*To-do item*: Required from the data below: the exact lines starting at the line containing "1〉 연구용 슬랙스패턴" and ending at the line containing "Μανέλα κολαούζου", with both ends kept and all pictures dropped.

[Source data]
+ + + +
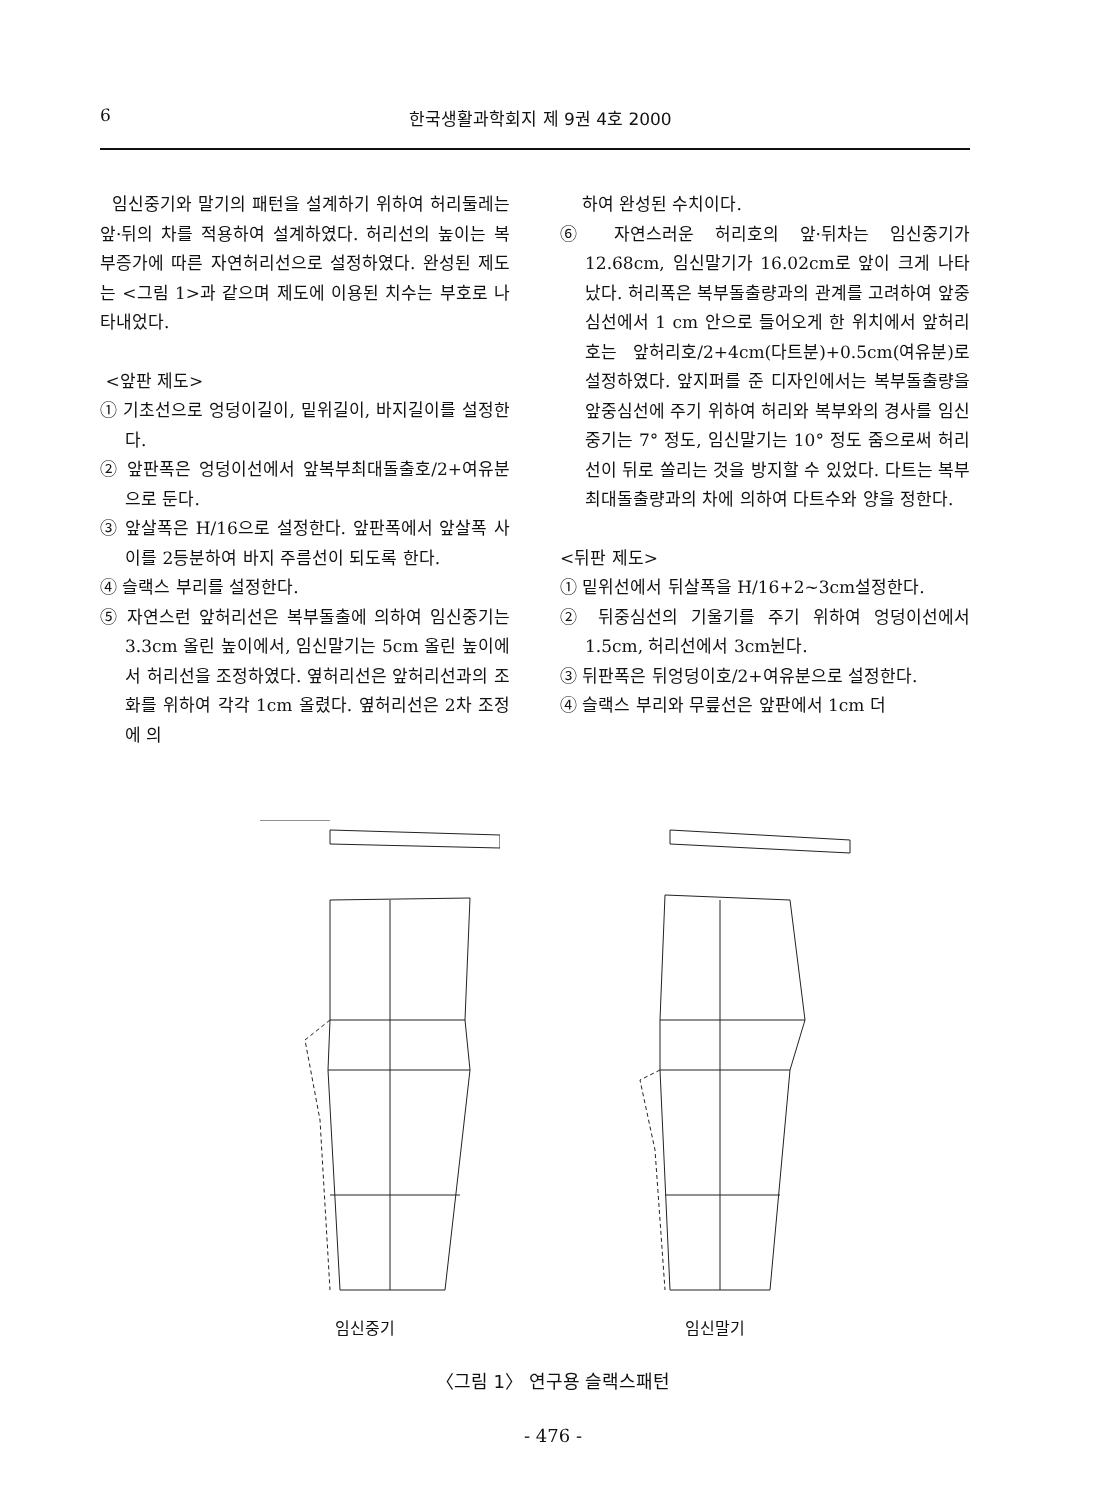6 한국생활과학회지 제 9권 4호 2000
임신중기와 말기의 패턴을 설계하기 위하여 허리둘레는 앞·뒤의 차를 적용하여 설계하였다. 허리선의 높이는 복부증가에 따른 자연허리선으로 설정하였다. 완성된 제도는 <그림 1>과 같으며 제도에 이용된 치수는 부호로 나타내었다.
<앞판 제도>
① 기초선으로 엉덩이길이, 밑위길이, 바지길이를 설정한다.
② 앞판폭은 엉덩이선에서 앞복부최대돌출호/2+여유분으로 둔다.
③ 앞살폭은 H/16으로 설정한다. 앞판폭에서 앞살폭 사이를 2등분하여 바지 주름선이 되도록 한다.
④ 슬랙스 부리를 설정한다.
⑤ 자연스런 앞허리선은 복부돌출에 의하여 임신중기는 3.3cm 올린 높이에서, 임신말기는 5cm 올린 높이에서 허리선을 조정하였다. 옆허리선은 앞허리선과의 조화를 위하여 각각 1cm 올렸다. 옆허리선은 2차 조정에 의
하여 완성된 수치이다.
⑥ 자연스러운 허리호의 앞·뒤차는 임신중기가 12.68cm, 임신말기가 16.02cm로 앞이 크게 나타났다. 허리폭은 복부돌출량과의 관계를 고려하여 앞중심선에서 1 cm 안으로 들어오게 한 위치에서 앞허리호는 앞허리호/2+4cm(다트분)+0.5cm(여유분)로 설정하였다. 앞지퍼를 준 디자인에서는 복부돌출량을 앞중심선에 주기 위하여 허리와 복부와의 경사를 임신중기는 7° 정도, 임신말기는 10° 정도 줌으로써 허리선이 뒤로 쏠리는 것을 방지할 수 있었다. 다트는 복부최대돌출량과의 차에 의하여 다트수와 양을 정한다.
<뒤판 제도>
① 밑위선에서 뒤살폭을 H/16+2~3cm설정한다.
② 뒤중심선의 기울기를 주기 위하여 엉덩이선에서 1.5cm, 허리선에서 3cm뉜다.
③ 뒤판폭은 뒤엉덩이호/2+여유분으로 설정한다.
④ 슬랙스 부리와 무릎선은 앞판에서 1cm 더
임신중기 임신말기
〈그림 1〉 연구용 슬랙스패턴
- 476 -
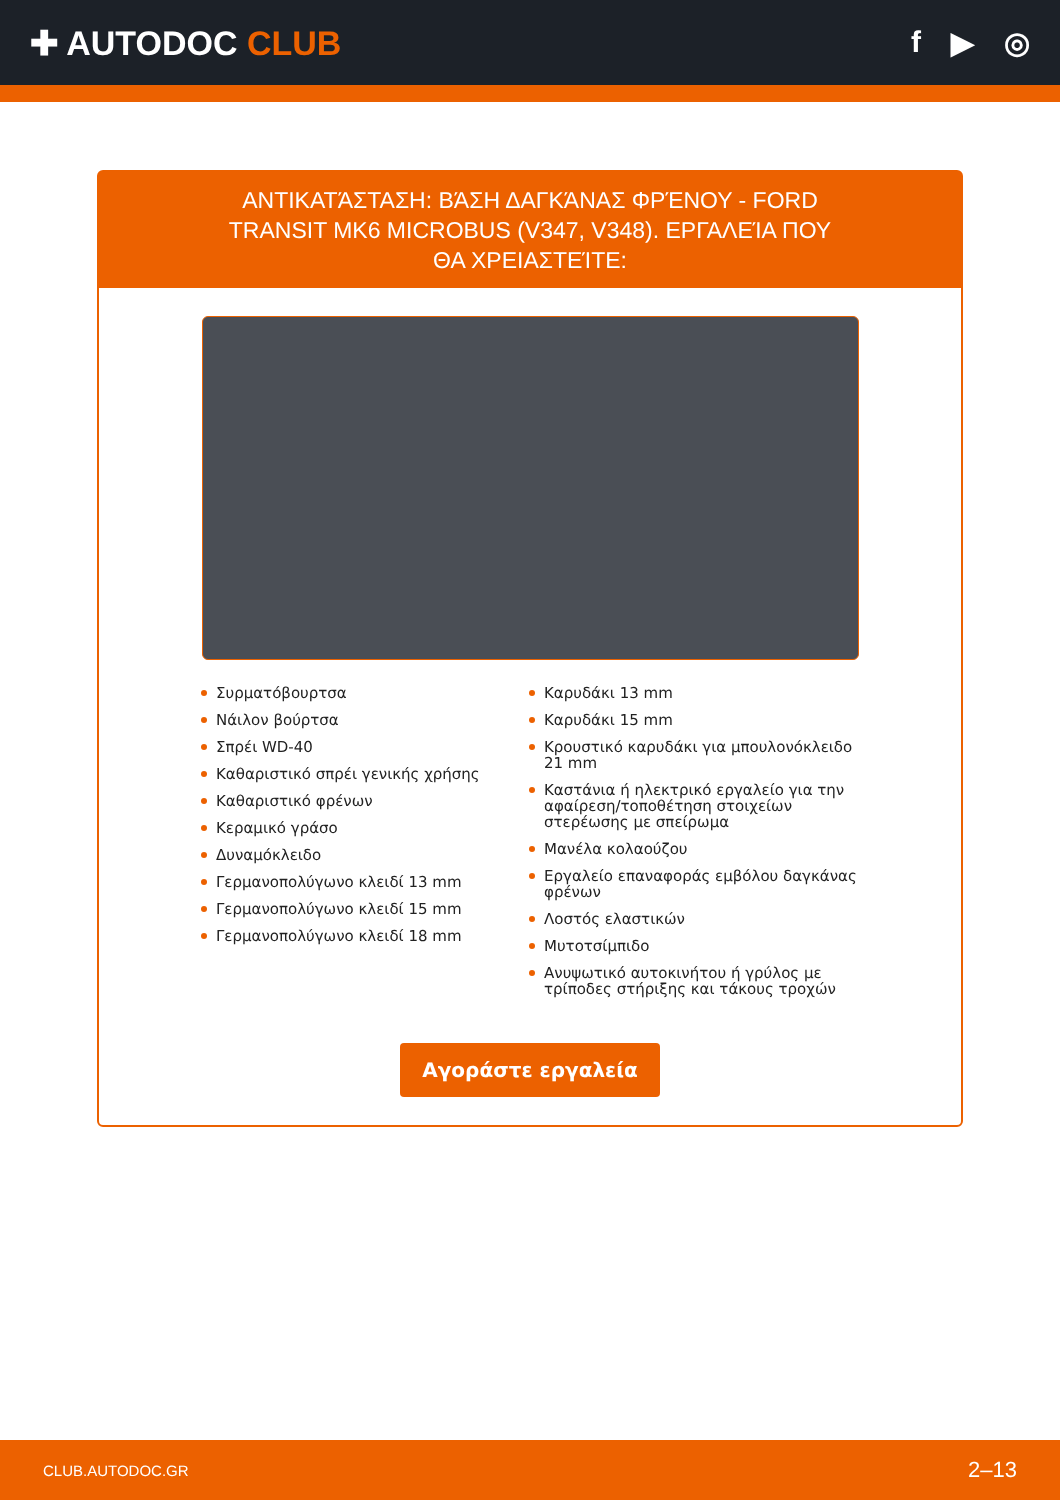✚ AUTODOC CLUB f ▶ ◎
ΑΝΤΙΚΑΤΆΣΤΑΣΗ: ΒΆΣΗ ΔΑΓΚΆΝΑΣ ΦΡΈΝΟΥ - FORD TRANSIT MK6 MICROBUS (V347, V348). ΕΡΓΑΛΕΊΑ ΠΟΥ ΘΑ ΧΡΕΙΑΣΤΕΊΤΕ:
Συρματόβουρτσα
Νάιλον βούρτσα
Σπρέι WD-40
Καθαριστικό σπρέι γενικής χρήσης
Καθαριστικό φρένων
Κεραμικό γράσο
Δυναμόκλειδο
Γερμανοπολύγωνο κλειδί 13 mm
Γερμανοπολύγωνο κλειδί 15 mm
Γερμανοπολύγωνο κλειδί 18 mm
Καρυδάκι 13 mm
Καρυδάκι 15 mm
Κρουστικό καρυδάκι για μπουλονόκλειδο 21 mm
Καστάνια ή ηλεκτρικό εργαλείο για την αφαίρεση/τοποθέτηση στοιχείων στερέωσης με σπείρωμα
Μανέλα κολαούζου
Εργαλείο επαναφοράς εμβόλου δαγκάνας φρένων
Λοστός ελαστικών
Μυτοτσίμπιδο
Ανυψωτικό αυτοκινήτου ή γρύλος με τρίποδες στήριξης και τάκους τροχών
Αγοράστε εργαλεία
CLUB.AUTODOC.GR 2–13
+ + + +
*Final answer*:
〈그림 1〉 연구용 슬랙스패턴
- 476 -
✚ AUTODOC CLUB f ▶ ◎
ΑΝΤΙΚΑΤΆΣΤΑΣΗ: ΒΆΣΗ ΔΑΓΚΆΝΑΣ ΦΡΈΝΟΥ - FORD TRANSIT MK6 MICROBUS (V347, V348). ΕΡΓΑΛΕΊΑ ΠΟΥ ΘΑ ΧΡΕΙΑΣΤΕΊΤΕ:
Συρματόβουρτσα
Νάιλον βούρτσα
Σπρέι WD-40
Καθαριστικό σπρέι γενικής χρήσης
Καθαριστικό φρένων
Κεραμικό γράσο
Δυναμόκλειδο
Γερμανοπολύγωνο κλειδί 13 mm
Γερμανοπολύγωνο κλειδί 15 mm
Γερμανοπολύγωνο κλειδί 18 mm
Καρυδάκι 13 mm
Καρυδάκι 15 mm
Κρουστικό καρυδάκι για μπουλονόκλειδο 21 mm
Καστάνια ή ηλεκτρικό εργαλείο για την αφαίρεση/τοποθέτηση στοιχείων στερέωσης με σπείρωμα
Μανέλα κολαούζου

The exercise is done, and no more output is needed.